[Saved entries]
################
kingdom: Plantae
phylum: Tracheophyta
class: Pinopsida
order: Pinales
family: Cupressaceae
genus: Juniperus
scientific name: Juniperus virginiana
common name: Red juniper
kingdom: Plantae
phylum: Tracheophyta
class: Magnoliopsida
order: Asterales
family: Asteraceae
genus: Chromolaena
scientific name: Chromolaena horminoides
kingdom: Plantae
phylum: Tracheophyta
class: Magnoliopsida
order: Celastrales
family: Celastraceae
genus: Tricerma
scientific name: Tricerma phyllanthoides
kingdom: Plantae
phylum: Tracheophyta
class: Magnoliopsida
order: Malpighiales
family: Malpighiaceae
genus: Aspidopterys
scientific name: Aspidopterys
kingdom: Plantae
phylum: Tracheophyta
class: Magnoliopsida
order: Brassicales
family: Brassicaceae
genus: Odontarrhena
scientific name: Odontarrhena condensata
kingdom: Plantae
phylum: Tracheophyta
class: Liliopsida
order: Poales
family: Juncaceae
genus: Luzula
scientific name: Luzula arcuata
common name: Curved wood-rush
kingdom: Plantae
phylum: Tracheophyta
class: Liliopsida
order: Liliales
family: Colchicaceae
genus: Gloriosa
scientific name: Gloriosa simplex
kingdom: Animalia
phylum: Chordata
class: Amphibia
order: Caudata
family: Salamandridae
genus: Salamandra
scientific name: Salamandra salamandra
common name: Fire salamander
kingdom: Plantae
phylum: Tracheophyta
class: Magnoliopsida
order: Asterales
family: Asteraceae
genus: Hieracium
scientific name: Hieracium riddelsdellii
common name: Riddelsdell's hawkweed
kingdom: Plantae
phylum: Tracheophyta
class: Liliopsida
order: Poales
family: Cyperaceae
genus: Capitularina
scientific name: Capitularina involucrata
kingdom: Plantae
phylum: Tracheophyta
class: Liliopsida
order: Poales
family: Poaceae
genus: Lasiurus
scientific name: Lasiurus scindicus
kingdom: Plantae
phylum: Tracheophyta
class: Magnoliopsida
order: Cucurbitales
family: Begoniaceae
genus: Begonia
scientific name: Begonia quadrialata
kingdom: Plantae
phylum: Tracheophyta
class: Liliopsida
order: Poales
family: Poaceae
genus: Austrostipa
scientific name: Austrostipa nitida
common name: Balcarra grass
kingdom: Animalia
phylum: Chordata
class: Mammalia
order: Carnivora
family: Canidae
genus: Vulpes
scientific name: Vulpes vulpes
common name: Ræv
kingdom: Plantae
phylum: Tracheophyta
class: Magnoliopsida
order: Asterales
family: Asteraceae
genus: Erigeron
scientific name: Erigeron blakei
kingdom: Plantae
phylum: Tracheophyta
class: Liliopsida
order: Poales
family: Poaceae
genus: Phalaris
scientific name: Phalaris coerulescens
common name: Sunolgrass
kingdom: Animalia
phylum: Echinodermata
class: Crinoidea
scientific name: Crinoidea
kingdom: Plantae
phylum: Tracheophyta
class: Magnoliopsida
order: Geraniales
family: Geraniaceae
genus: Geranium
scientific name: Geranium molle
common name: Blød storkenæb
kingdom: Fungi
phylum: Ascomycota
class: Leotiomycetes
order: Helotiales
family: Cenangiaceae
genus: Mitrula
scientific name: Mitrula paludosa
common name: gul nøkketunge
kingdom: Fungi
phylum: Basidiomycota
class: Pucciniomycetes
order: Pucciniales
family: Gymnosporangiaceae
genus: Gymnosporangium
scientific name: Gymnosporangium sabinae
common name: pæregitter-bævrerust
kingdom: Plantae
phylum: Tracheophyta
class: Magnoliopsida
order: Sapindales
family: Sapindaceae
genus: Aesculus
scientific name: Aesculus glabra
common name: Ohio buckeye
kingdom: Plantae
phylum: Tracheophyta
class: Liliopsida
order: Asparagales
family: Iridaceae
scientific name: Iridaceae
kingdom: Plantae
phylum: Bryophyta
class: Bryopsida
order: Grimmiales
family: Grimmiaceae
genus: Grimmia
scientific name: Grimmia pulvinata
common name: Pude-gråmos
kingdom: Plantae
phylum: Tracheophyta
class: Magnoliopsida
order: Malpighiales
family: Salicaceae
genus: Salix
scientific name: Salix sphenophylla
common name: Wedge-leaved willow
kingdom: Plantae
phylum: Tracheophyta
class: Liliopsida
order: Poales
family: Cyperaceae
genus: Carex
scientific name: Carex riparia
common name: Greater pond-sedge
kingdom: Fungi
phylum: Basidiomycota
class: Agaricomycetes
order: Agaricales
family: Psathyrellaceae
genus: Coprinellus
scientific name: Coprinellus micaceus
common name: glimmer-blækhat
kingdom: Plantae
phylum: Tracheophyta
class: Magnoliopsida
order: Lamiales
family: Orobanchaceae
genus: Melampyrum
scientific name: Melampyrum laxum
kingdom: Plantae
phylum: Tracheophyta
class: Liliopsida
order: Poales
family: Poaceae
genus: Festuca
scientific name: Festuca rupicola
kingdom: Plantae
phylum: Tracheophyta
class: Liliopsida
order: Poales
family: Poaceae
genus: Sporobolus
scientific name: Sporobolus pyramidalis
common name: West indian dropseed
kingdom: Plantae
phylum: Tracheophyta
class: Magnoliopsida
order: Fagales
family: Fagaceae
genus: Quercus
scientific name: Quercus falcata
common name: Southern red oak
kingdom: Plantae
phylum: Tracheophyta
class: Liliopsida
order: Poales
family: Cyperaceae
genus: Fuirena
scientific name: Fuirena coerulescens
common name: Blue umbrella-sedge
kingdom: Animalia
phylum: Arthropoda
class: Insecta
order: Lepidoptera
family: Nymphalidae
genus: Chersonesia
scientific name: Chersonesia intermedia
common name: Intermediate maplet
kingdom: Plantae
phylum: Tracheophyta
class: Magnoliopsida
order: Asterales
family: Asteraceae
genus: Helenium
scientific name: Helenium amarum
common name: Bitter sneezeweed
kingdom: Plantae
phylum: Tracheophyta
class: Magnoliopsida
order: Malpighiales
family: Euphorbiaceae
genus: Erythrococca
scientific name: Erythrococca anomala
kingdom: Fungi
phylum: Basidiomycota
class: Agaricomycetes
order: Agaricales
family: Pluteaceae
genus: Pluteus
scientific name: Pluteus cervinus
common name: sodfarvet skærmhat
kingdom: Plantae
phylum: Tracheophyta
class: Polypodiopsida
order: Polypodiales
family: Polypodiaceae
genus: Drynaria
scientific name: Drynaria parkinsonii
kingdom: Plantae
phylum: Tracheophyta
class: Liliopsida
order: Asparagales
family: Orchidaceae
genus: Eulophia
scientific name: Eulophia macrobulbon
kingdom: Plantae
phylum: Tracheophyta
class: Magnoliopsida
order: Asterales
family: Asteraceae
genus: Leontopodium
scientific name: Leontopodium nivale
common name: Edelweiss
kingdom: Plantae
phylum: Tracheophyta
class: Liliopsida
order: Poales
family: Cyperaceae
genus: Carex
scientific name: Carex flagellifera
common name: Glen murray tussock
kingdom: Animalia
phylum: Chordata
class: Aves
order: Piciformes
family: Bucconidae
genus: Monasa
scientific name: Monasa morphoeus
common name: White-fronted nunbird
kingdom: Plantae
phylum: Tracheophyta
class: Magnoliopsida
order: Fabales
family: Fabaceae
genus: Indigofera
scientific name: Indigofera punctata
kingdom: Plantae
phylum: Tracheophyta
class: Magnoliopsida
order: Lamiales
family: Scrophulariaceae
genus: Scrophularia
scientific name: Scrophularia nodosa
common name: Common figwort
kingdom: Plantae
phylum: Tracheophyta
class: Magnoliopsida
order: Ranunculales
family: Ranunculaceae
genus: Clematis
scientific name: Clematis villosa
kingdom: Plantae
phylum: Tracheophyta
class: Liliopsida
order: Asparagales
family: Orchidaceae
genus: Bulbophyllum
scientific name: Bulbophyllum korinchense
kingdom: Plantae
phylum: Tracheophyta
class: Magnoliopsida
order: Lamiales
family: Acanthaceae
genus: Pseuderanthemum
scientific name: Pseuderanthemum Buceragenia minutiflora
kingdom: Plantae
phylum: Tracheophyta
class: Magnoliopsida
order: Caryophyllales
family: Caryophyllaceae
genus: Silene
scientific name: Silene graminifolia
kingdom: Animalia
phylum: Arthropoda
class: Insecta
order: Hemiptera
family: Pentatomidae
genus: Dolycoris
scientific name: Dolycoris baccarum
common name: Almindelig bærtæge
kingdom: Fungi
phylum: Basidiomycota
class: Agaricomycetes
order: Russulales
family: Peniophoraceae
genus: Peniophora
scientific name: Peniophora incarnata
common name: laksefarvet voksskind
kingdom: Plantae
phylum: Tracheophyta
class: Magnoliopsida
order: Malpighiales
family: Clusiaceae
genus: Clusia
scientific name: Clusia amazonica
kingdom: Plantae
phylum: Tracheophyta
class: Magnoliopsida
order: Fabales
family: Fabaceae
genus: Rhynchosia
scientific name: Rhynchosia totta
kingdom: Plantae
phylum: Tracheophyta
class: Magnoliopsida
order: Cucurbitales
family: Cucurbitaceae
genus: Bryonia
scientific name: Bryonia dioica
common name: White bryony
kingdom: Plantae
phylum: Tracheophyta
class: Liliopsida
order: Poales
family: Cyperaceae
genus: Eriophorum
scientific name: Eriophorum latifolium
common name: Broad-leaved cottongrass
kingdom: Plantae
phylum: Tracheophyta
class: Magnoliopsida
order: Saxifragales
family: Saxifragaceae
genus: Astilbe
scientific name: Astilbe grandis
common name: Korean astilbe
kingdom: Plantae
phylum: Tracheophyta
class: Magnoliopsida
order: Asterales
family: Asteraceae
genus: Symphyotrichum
################
• _Directions_:
Return the records word for word, from the very first line down to the line "scientific name: Aspidopterys", with that line included.

• _Complete response_:
kingdom: Plantae
phylum: Tracheophyta
class: Pinopsida
order: Pinales
family: Cupressaceae
genus: Juniperus
scientific name: Juniperus virginiana
common name: Red juniper
kingdom: Plantae
phylum: Tracheophyta
class: Magnoliopsida
order: Asterales
family: Asteraceae
genus: Chromolaena
scientific name: Chromolaena horminoides
kingdom: Plantae
phylum: Tracheophyta
class: Magnoliopsida
order: Celastrales
family: Celastraceae
genus: Tricerma
scientific name: Tricerma phyllanthoides
kingdom: Plantae
phylum: Tracheophyta
class: Magnoliopsida
order: Malpighiales
family: Malpighiaceae
genus: Aspidopterys
scientific name: Aspidopterys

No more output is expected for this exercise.